Mercredi 20 janvier
Ce qui étonne G., une amie italienne qui travaille en France depuis de longues années, c’est le pessimisme des Français, le manque de confiance dans leur pays, et souvent l’auto-dénigrement qu’ils pratiquent. Piqué par cette remarque, je me suis enfoncé dans la série de la SOFRES, « l’état de l’opinion ». Le premier volume date de 1984 et porte sur des sondages de 1982 et 1983. C’est l’époque du désenchantement après la victoire de la gauche en 1981 : en décembre 1982, 48 % des Français s’attendent à voir leur niveau de vie baisser au cours de l’année à venir – que 50 % prévoient « une année plutôt mauvaise » (15 %, « une année plutôt bonne »).
La rubrique pessimisme/optimisme est ouverte. La confiance des Français dans l’avenir est évidemment variable selon la conjoncture, mais la tendance au pessimisme domine lourdement d’année en année (une exception : 1989, sous le gouvernement Rocard). L’idée à peu près constante – contre toute réalité statistique – est que « les gens comme nous vivent moins bien qu’avant » : 50 % en 1981, 53 % en 1985, 48 % en 1987, 60 % en 1991, etc. Le pourcentage des réponses inverses (on vit mieux) est extrêmement faible (entre 5 et 20 %), les autres réponses jugeant qu’il n’y a pas de changement.
Les courbes optimisme/pessimisme ont été tracées par la SOFRES pour la période 1995-2005. La courbe noire (« Les choses ont tendance à aller plus mal ») est régulièrement au-dessus de la courbe rouge (« Les choses vont en s’améliorant »). Le plus grand écart est atteint en décembre 2005 : 82 % de pessimistes contre 5 % d’optimistes. La seule exception date d’octobre 2000, où les deux courbes se rejoignent à 40 %.

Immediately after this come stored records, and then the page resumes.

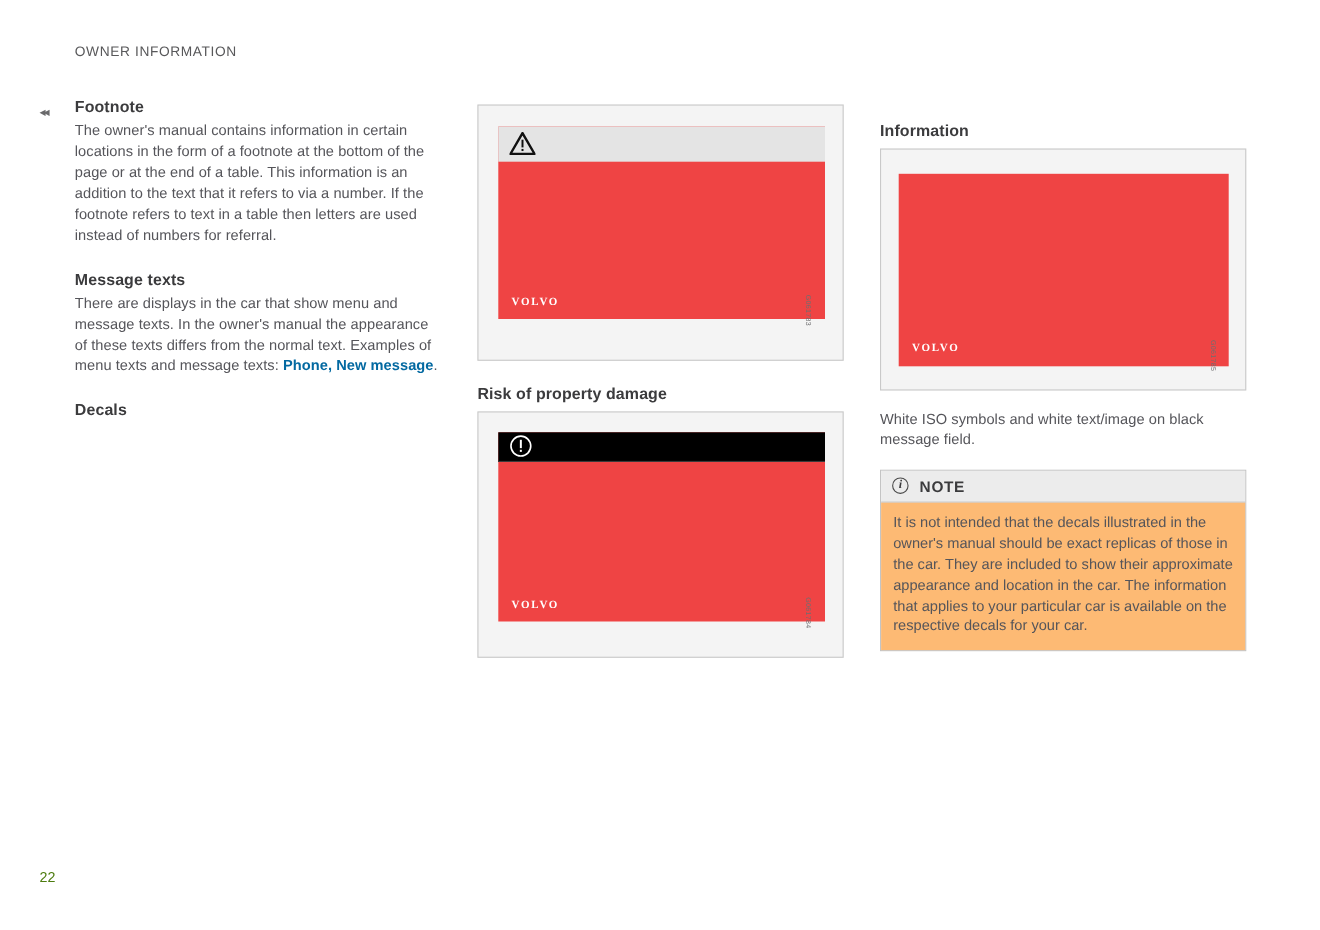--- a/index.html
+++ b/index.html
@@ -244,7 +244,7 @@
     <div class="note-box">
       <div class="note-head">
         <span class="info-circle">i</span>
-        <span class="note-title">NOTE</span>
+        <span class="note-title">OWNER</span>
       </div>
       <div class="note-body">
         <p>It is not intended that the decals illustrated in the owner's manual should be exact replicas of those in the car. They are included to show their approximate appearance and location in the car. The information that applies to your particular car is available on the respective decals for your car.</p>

« Pessimisme » est vite dit, pourra-t-on objecter. Ne serait-ce pas plutôt lucidité et inquiétude fondée sur le cours des choses ? Quoi qu’il en soit l’opinion française se singularise dans les sondages comparatifs d’Eurobarmétrie. En 2006, donc avant la crise financière, les opinions européennes sont interrogées sur les chances et les risques de la mondialisation : les Français sont les plus pessimistes (les plus optimistes étant les Danois). Sondés sur « la qualité de vie des générations futures », les Français se montrent encore une fois les plus pessimistes. On trouvera le détail de ces enquêtes dans L’État de l’opinion 2007, présentés par O. Duhamel et B. Teinturier au Seuil. On lit dans la dernière édition de la série (2009) ce commentaire : « Un pessimisme collectif massif : entre 70 et 85 % des Français pensent depuis deux décennies que les choses vont en se détériorant. »
Voilà un beau sujet de réflexion. Dans Parlez-moi de la France, publié en 1997, j’avais intitulé un chapitre sur le sujet : « Notre maladie endémique ». Je citais Theodore Zeldin qui, sur le ton « Messieurs les Français, cessez de vous lamenter », écrivait : « Les Français, lorsqu’ils se regardent dans le miroir, le font à travers des lunettes sombres. Ils sont moroses parce qu’ils hésitent à les retirer. »
En même temps la France est le pays d’Europe qui fait le plus d’enfants, ce qui n’est pas une preuve de pessimisme profond. Alors quoi ?
La SOFRES décompose-t-elle les réponses par classes d'âge?Les vieux ont toutes les raisons d'être pessimistes et n'ont plus la capacité de procréer : or,leur part relative dans la population augmente...Je plaisante à peine.